Computational Thinking 4 All is a platform that aims to promote teaching for the future. This project is not intended to teach facts or formulas, but to train the brain to think, to solve problems, and to reason logically. Its aim is to combine Computational Thinking with Neuroscience in order to find strategies to train the mind to think.

This project came about because students present deficits in problem solving skills, reduced abstraction and logical reasoning skills, and difficulty in interpreting and perceiving problems. These difficulties mean that, when students begin at Computer Programming courses, they have difficulties in following the syllabus and many end up failing or abandoning of the course.

Importantly, this is a general problem for sciences or engineering courses and even in the world of professional education or specialization. In the last years, educators started adopting new teaching approaches and using tools that forster learning, but the improvements have not been very noticeable.

But why can Computational Thinking and Neurosciences help to solve the problem? Computational Thinking is a method for solving problems. Several studies claim that Computational Thinking can help mitigate this problem, if acquired and trained from an early age. For training to be more effective, it is necessary to understand how the brain learns and the best way to promote learning. It is important to understand how factors such as memory, attention, emotions have an impact on the knowledge acquisition process.

Computational Thinking 4 All is the workbench of any teacher who wants to prepare his students to acquire Computational Thinking skills. The Computational Thinking 4 All platform is composed of 3 modules: CT Learning Space, OntoCnE and, Resources. The following figure shows the platform architecture.

Module 1: CT Learning Space

Computational Thinking Issues - in this component the different concepts, approaches, techniques and instruments that describe and characterize Computational Thinking and related matters are present. Some forums, and events on Computational Thinking and initiatives to train it is also be announced and pointed out. This module can be seen as a kind of encyclopedia on Computational Thinking topics, providing definitions and news on the subject and related links where to look for information to learn more about Computational Thinking.

Module 2: OntoCnE

Ontology for Computing at School - in this component, the OntoCnE is present, its purpose and its layered structure. OntoCnE, aims at providing a detailed and rigorous description of two knowledge domains and their interception: Computational Thinking, and Computer Programming. So, OntoCnE is intended to support the design of education programs syllabus on computational thinking as the basis for computer programming. This justifies the importance of making OntoCnE available to the teaching community using a friendly interface.
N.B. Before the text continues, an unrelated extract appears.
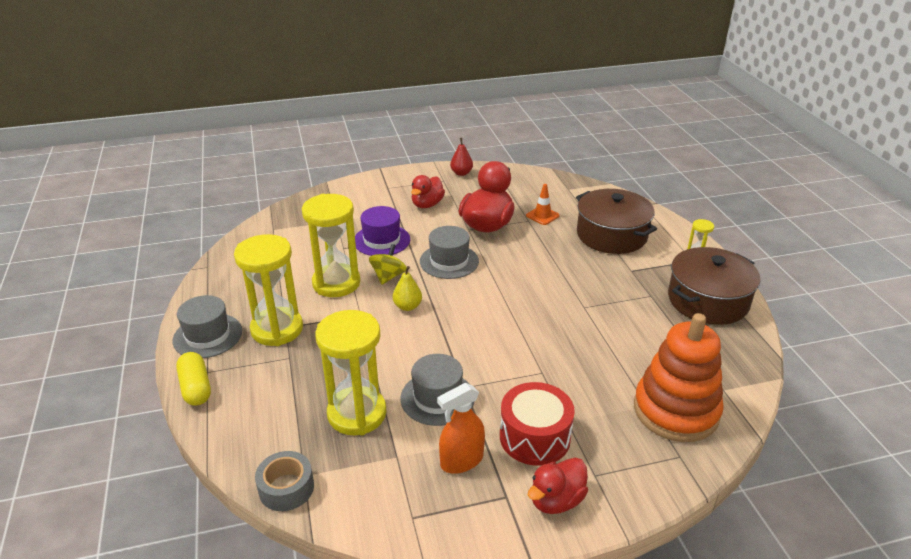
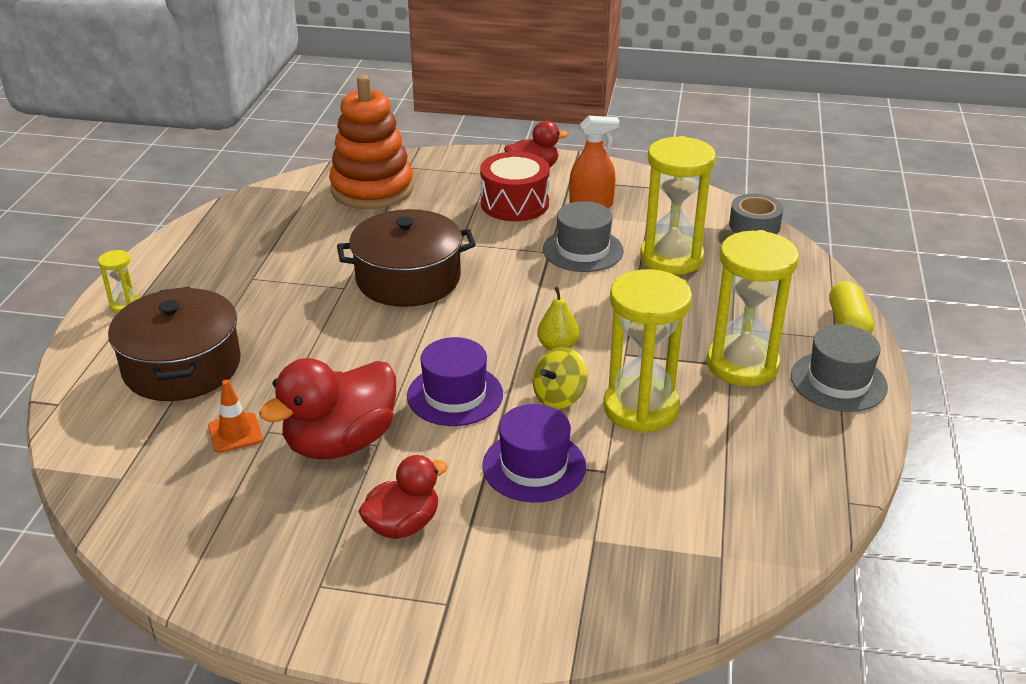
camera: 155 degrees left, 0 degrees up
grey hat [420,226,479,279] -> purple hat [407,337,503,426]
red pear [450,138,473,176] -> none
brown pot [668,247,760,325] -> brown pot moved to [337,209,476,307]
This ontology is structured in three layers: what concepts are needed to train Computational Thinking (layer 1); what to train at each level of education and how deep to go (layer 2); and what material to use to train Computational Thinking at the various levels of education (layer 3). This component will also include the OntoCnE knowledge repository and conceptual navigation. Conceptual navigation allows the visitor to consult the ontology concepts following logical or semantic paths, according to the relationships that connect them. Since an ontology is a network of related concepts, is possible to move from concept to concept and to understand the hierarchy or relationship that exists among them. In this way it is possible to build easily (during the navigation) knowledge about the domain of Computational Thinking.
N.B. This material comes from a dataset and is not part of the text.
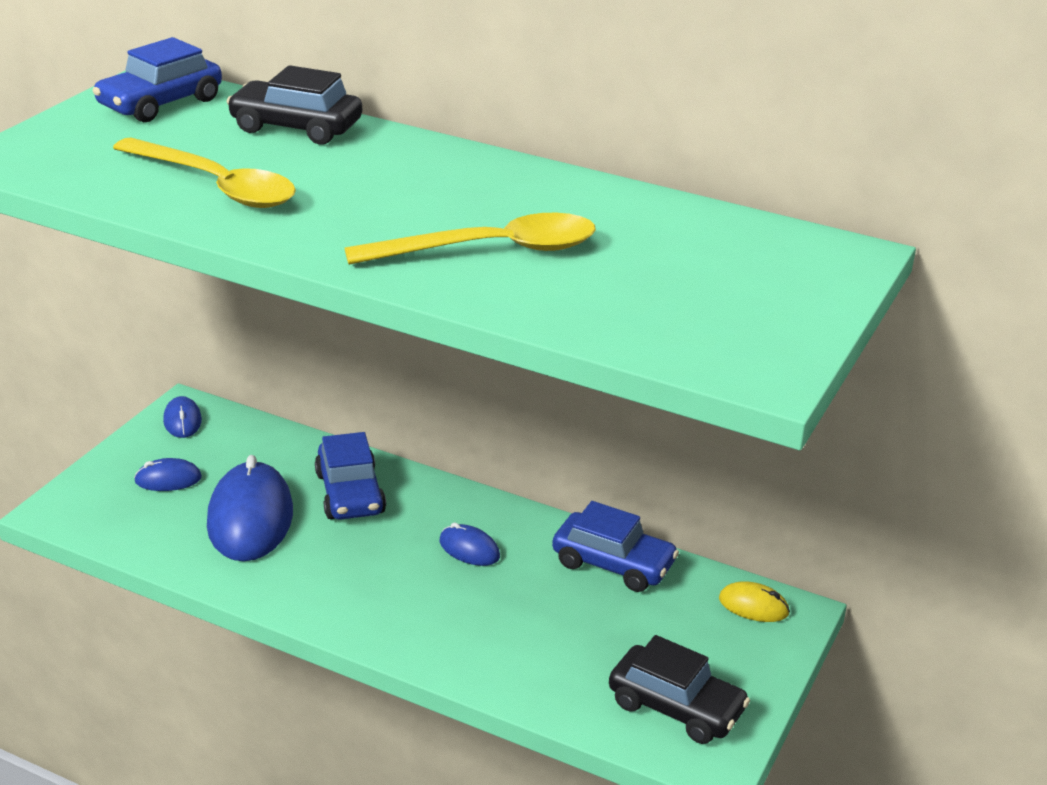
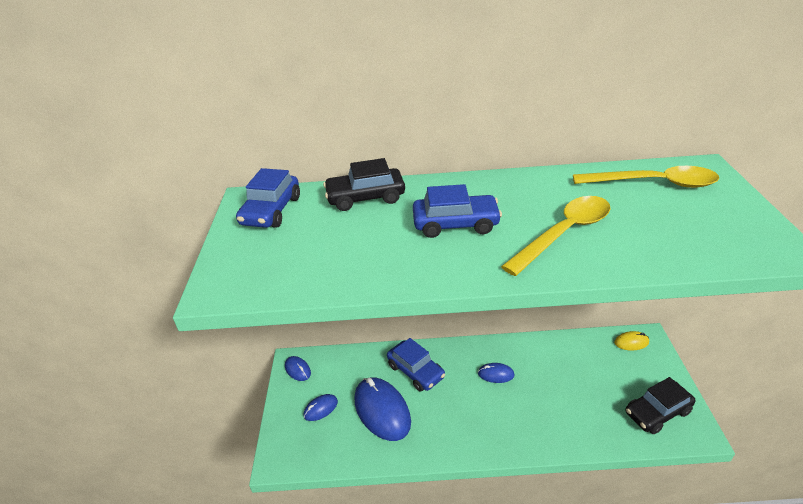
camera: 25 degrees left, 5 degrees up
yellow spoon [113,138,296,208] -> yellow spoon moved to [573,166,719,188]
blue car [552,501,679,592] -> blue car moved to [413,184,502,238]
black car [609,635,750,744] -> black car turned 150 degrees clockwise [625,377,695,434]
Computational Thinking Training Program - this component contain Computational Thinking training programs. For this, it will be necessary to create teaching objectives to train Computational Thinking by age or educational level. It is intended to design along this project a curriculum for the training of Computational Thinking. This curriculum, that will contain training programs for different levels of education and with different levels of complexity, will the accessible through this platform component.

Module 3: Resources

Learning Resource Repository - this component contain created or reused Learning Resources. Learning Resources aim to train Computational Thinking. These resources will satisfy, not only requirements derived from the Computational Thinking skills to be exercised, but also knowledge acquisition and memorization requirements springing out from the studies in Neuroscience. Each Learning Resource besides its description and usage rules will have a guide on how to apply it so that the training is effective. That guide is similar to a medical prescription for a medication.
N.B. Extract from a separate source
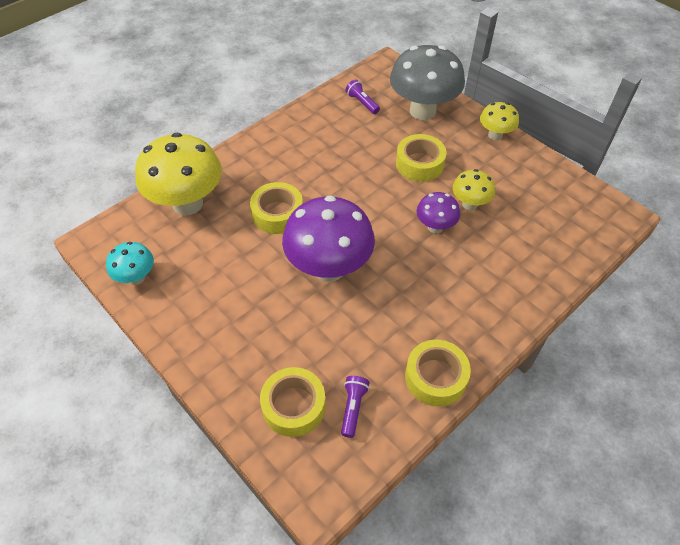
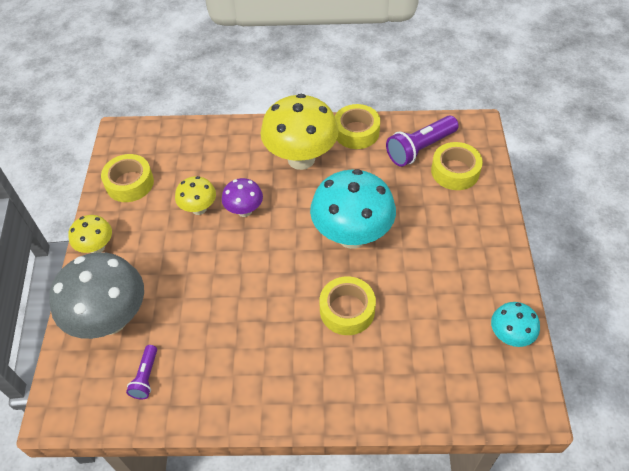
camera: 135 degrees left, 0 degrees up
yellow mushroom [135,133,222,216] -> yellow mushroom moved to [261,94,339,170]
purple mushroom [282,195,375,282] -> turquoise mushroom [310,169,396,249]
purple flashlight [341,376,370,438] -> purple flashlight [386,116,459,167], size x1.81
yellow tape [396,134,446,182] -> yellow tape moved to [101,154,154,202]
Repository of Tests & Surveys - this component contain a set of created or reused Efficacy Tests that aim to measure the effectiveness of Computational Thinking training. Learning Resources component, the Efficacy Tests proposed in this component also shall be developed taking into account the approaches suggested by the Neuroscience studies. This component also contain surveys or questionnaires to collect information that allows for measuring whether the training with the proposed Learning Resources has a positive impact on the way students acquire the ability to think computationally. The projected Repository can also include suggestions for surveys targeted to explore the correlation between students' background or socioeconomic roots and their difficulties in programming courses.

Guide to Assessing the Quality of Learning Resources - this component contain a guide with a set of requirements to assess the quality of Learning Resources, mainly in the approaches suggested by Neuroscience.